- **ЗАДАНИЯ**
**a)** Назовите город, который, согласно тексту об Александре Дольнике, через какие-то 5-7 лет станет городом Дольника.
**b)** Выпишите из текста об Александре Дольнике фрагмент от слов «Rambler's Top100» до слов «что-то довольно далекое.» включительно, без изменений.
**c)** Определите, согласуются ли с текстом об Александре Дольнике утверждения ниже; для каждого ответьте «да» или «нет» и дословно приведите решающие слова текста: (i) западные архитекторы, по словам автора, делятся на три типа; (ii) Марио Ботта назван архитектором, которого любит Дольник; (iii) автор слышал о многих похожих на Дольника архитекторах в Украине.

══ ИСХОДНЫЙ ТЕКСТ

Проектирование  и строительство
гражданских зданий   сайт Александра Прокуратова

Главная Статьи Галерея Soft Документы Ссылки Авторы
 

Rambler's Top100

Григорий Ревзин.
Александр Дольник мне кажется явлением...

Александр Дольник мне кажется явлением совершенно исключительным. Я не могу подобрать ему аналогий в нашем пространстве, то есть в пространстве России. Возможно, в Украине таких много, но я о них никогда не слышал. Мне он если кажется на что-то похожим, то на что-то довольно далекое.
Для нас Украина - Запад, так что я попытаюсь поискать что-нибудь похожее среди западных архитекторов. Они делятся на два типа. Одни строят по всему миру, и везде примерно одинаково. Другие окапываются в одной своей земле и ее преображают. Как, скажем, Альваро Сиза или Сантьяго Калатрава, или столь любимый Дольником Марио Ботта. Эти - самые интересные. У них есть какая-то своя тема, которая кажется по-особому закономерной. Вырастающей, что ли, из характера этой земли, связанной с ней. Архитектура, к которой нет вопросов, почему она такая, как нет вопросов к горному склону, почему у него такая форма. Она не правильная и не неправильная. Она просто есть.
Может быть, Йозеф Плечник, создавший Любляну? Все-таки это поразительно, что сегодня среди нас живет архитектор, работы которого определяют образ целого города. Ведь, согласитесь, через какие-то 5-7 лет Днепропетровск станет просто городом Дольника. Вся его центральная часть - с башнями-близнецами, с торговым комплексом «Вавилон», с комплексом «Амстердам», с синагогой, с виллами на берегу Днепра - все это станет лицом города. И_это будет лицо Дольника.

════
══ ЗАПИСИ

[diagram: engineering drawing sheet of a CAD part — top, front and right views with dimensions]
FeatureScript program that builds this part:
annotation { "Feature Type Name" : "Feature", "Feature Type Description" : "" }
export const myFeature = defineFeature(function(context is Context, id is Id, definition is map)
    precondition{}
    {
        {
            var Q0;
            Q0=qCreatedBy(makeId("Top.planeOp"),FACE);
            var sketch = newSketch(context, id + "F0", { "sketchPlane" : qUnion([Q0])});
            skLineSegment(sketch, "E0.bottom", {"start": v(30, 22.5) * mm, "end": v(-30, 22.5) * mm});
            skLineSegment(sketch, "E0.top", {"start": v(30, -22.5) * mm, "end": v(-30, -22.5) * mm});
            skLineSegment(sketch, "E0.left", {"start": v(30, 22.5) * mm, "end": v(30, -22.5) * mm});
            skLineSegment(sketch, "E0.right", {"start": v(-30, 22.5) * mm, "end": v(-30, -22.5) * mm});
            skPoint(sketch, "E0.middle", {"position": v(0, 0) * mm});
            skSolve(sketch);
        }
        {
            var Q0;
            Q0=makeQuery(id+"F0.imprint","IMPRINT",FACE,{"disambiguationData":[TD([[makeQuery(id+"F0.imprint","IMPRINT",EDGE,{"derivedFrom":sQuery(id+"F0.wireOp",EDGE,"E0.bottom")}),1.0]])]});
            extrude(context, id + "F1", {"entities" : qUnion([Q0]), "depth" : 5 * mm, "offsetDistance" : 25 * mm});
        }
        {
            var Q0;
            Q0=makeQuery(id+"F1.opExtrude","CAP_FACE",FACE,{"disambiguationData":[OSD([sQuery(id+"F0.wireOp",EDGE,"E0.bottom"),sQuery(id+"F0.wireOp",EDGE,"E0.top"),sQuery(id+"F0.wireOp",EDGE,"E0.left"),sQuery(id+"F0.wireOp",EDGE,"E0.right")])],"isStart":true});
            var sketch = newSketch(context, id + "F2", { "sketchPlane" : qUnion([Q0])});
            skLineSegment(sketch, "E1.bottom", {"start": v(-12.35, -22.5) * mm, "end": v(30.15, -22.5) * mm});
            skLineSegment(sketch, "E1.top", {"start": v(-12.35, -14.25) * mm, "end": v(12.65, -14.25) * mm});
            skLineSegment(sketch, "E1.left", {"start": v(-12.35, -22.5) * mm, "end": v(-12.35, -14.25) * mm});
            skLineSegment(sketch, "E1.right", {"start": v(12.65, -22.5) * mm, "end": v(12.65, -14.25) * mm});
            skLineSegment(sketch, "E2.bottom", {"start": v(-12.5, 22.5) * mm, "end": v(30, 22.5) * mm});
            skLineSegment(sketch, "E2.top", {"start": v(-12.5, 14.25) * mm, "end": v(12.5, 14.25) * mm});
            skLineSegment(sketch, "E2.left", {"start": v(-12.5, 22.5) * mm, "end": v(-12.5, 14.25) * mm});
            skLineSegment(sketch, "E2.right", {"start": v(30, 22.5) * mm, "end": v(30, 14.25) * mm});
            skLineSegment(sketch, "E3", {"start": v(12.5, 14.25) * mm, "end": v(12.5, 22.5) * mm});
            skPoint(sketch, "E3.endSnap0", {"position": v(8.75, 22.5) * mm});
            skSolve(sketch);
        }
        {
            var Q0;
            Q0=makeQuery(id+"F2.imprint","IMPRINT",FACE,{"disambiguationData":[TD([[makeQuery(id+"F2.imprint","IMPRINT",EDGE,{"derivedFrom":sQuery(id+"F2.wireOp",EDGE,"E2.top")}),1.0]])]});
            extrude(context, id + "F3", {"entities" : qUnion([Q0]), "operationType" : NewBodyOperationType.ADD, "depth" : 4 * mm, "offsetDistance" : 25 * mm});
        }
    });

════

- **ОТВЕТЫ**
**a)** Днепропетровск.

**b)**
Rambler's Top100

Григорий Ревзин.
Александр Дольник мне кажется явлением...

Александр Дольник мне кажется явлением совершенно исключительным. Я не могу подобрать ему аналогий в нашем пространстве, то есть в пространстве России. Возможно, в Украине таких много, но я о них никогда не слышал. Мне он если кажется на что-то похожим, то на что-то довольно далекое.

**c)**
(i) Нет: «Они делятся на два типа.»
(ii) Да: «столь любимый Дольником Марио Ботта»
(iii) Нет: «Возможно, в Украине таких много, но я о них никогда не слышал.»